Hello!  This is the first of a few posts I have concerning AngelCode, which has truly been an angel and made it possible to pursue my open source project (more info about that in another post).  While looking at cscriptarray (version 2.33.0), I noticed it didn't check for a new pointer after a malloc in Precache(), around line 1694.  The fix I added (though I don't think I've tested it specifically yet) is:

// Create the cache
cache = reinterpret_cast<SArrayCache*>(userAlloc(sizeof(SArrayCache)));

/// BEGIN malloc check
if (! cache)
{
   asIScriptContext *ctx = asGetActiveContext();
   if( ctx )
      ctx->SetException("Out of memory");
   return;
}
/// END malloc check

memset(cache, 0, sizeof(SArrayCache));

Just wanted to note it as a potential bug for fixing in later versions.

Related, I have a more general question about how AngelCode handles malloc fails.  A quick inspection of the code suggests that most areas of the interpreter code cannot handle a malloc call failing.  Is this true or did I misread it?  Is this something under consideration for fixing in the future?

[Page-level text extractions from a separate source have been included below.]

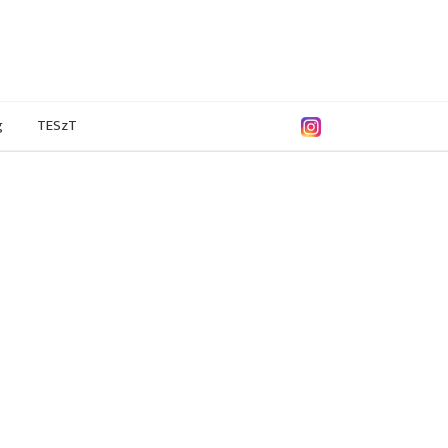
g
TESzT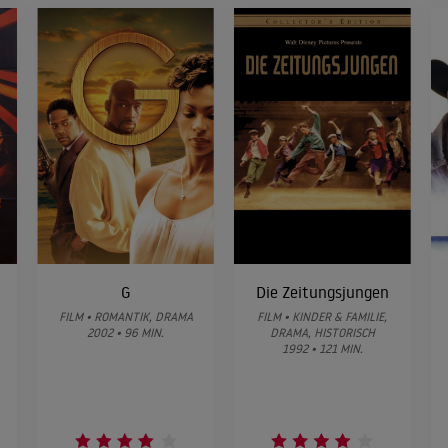
G
Die Zeitungsjungen
FILM • ROMANTIK, DRAMA
FILM • KINDER & FAMILIE,
2002 • 96 MIN.
DRAMA, HISTORISCH
1992 • 121 MIN.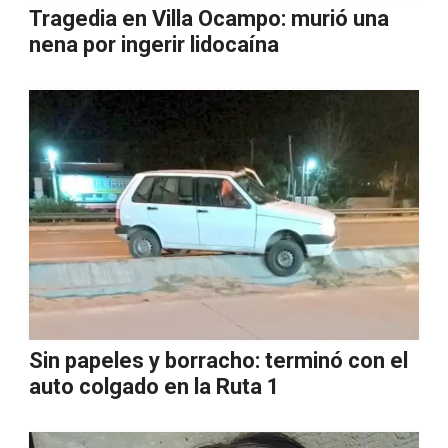
Tragedia en Villa Ocampo: murió una
nena por ingerir lidocaína
Sin papeles y borracho: terminó con el
auto colgado en la Ruta 1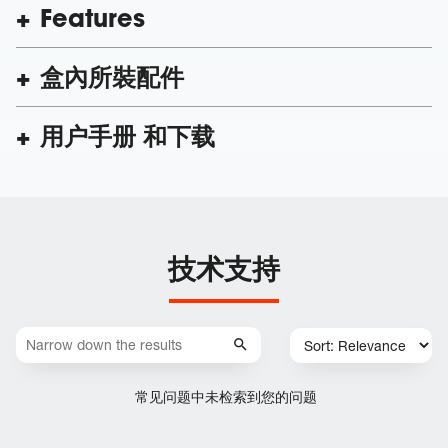
Features
盒內所裝配件
用户手册 和下载
技术支持
常见问题中未检索到您的问题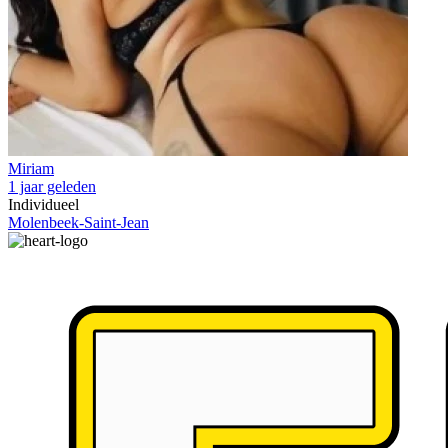
Miriam
1 jaar geleden
Individueel
Molenbeek-Saint-Jean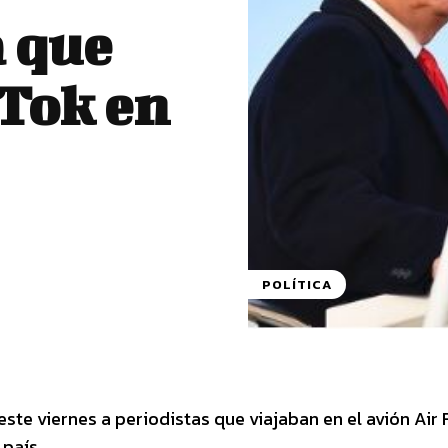
 que
Tok en
POLÍTICA
ste viernes a periodistas que viajaban en el avión Air 
 país.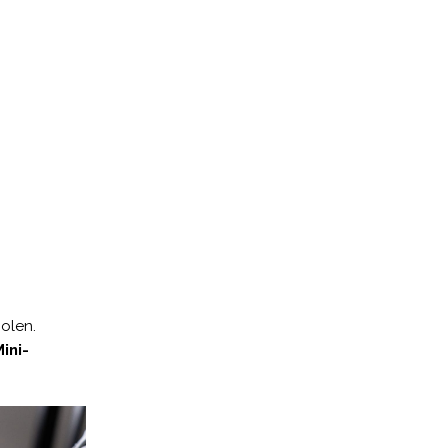
holen.
ini-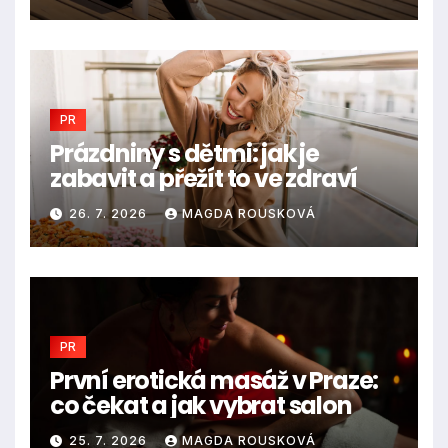
PR
Prázdniny s dětmi: jak je
zabavit a přežít to ve zdraví
26. 7. 2026
MAGDA ROUSKOVÁ
PR
První erotická masáž v Praze:
co čekat a jak vybrat salon
25. 7. 2026
MAGDA ROUSKOVÁ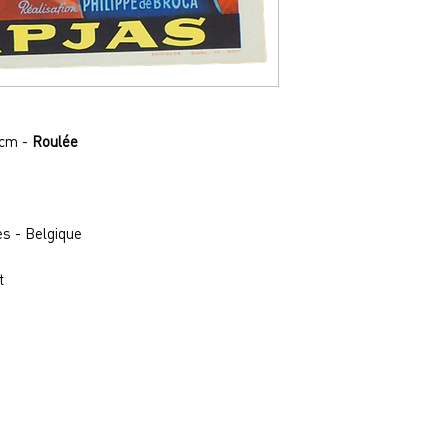
 cm -
Roulée
es - Belgique
t
a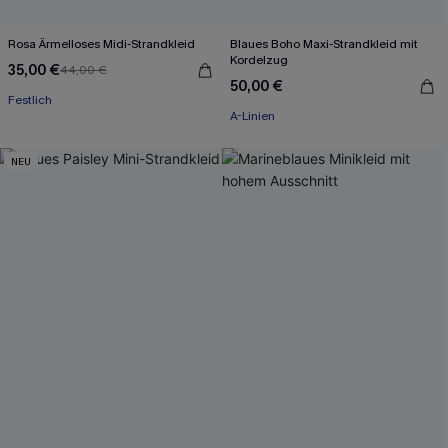
Rosa Ärmelloses Midi-Strandkleid
Blaues Boho Maxi-Strandkleid mit
Kordelzug
35,00 €
44,00 €
50,00 €
Festlich
A-Linien
NEU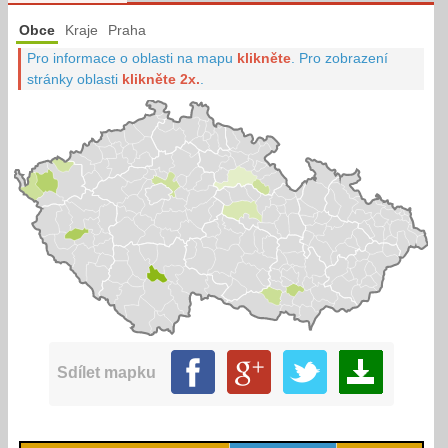
Obce
Kraje
Praha
Pro informace o oblasti na mapu
klikněte
.
Pro zobrazení
stránky oblasti
klikněte 2x.
.
Sdílet mapku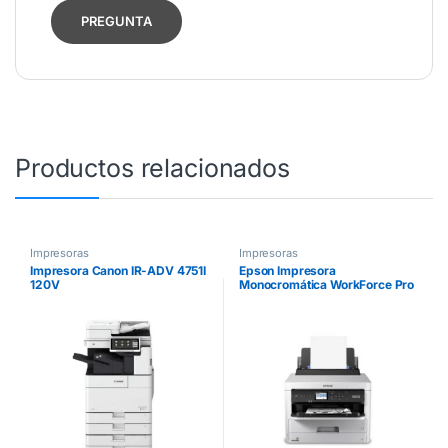
Productos relacionados
Impresoras
Impresoras
Impresora Canon IR-ADV 4751I
Epson Impresora
120V
Monocromática WorkForce Pro
WF-M5299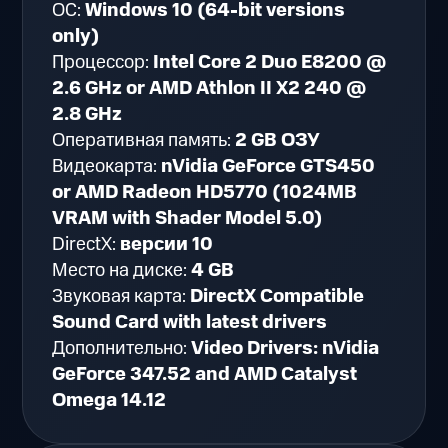
ОС:
Windows 10 (64-bit versions
only)
Процессор:
Intel Core 2 Duo E8200 @
2.6 GHz or AMD Athlon II X2 240 @
2.8 GHz
Оперативная память:
2 GB ОЗУ
Видеокарта:
nVidia GeForce GTS450
or AMD Radeon HD5770 (1024MB
VRAM with Shader Model 5.0)
DirectX:
версии 10
Место на диске:
4 GB
Звуковая карта:
DirectX Compatible
Sound Card with latest drivers
Дополнительно:
Video Drivers: nVidia
GeForce 347.52 and AMD Catalyst
Omega 14.12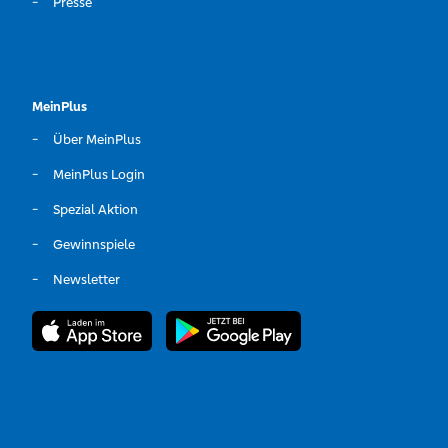
Presse
MeinPlus
Über MeinPlus
MeinPlus Login
Spezial Aktion
Gewinnspiele
Newsletter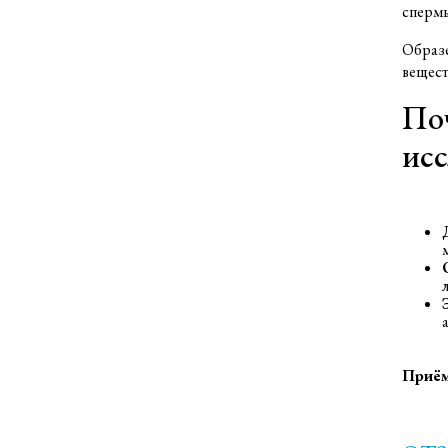
спермы
Образе
вещест
По
исс
Приём 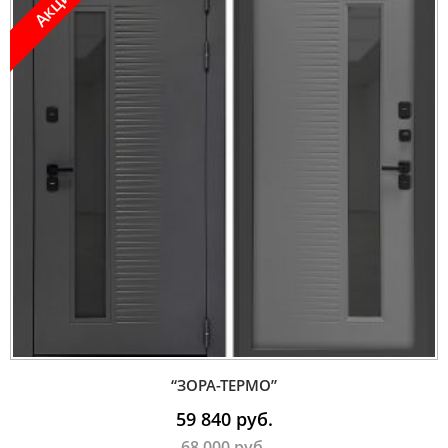
Акция !
“ЗОРА-ТЕРМО”
59 840
руб.
68 000
руб.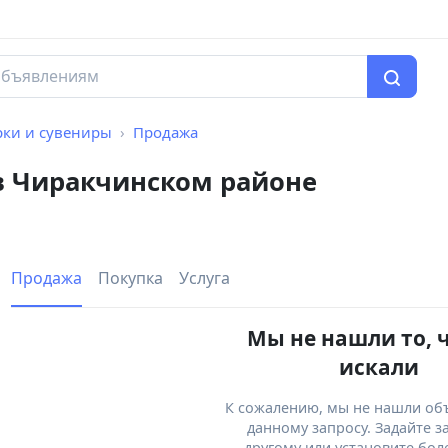
рки и сувениры
Продажа
в Чиракчинском районе
Продажа
Покупка
Услуга
Мы не нашли то, 
искали
К сожалению, мы не нашли об
данному запросу. Задайте з
другому или установите бол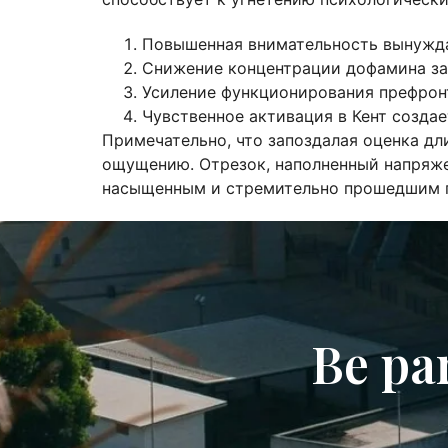
Повышенная внимательность вынужда
Снижение концентрации дофамина за
Усиление функционирования префрон
Чувственное активация в Кент созда
Примечательно, что запоздалая оценка д
ощущению. Отрезок, наполненный напряже
насыщенным и стремительно прошедшим 
Be pa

Basically, I'm using AngelScript in what is essentially a semi-open sandbox environment, where most users could (if desired) write code and have it execute on the server, often simultaneously with other scripts.  Because of this, I have to keep careful tabs on resource usage (CPU and memory).  For now, I'm checking memory used by each AngelScript engine via the debug hook (and a custom allocator) and aborting in there if it went over.  It would be much nicer to be able to abort during the actual allocation and clean up, but I suspect it would be way too difficult for AngelScript to check every single malloc.  Still, I thought I'd check!  Thanks for making such a nice, easy-to-integrate product!

Thanks for letting me know of the missing check for failed malloc. I'll make sure to add this fix for the next release.

The solution you implemented is the correct way to do it. It should be done the same way in every other memory allocation as well. You should be able to simply return zero on the custom memory allocator when you don't want to allow an engine to consume more memory. It should be treated by Angelscript.

Let me know if you find other places where the code doesn't treat failed mallocs.

Regards,

Andreas

You're welcome!   Also, what about the AngelScript interpreter itself?  Is it supposed to be able to handle a failed malloc internally at any time?  My guess is 'no' based on what I saw, but I did not do an extensive code analysis and the failure may have been caught further up the chain.  It was also an older version.

I'm thinking my periodic heap check every few times the debug hook is called should be sufficient, but the finer grained I can make it the better.

The code should be able to handle it, though I can't say I've tested every possible situation where a memory allocation might fail.

Just report any situation where you feel the code might not handle it properly and I'll fix it.

I've fixed the missing check for failed memory allocation in revision 2586.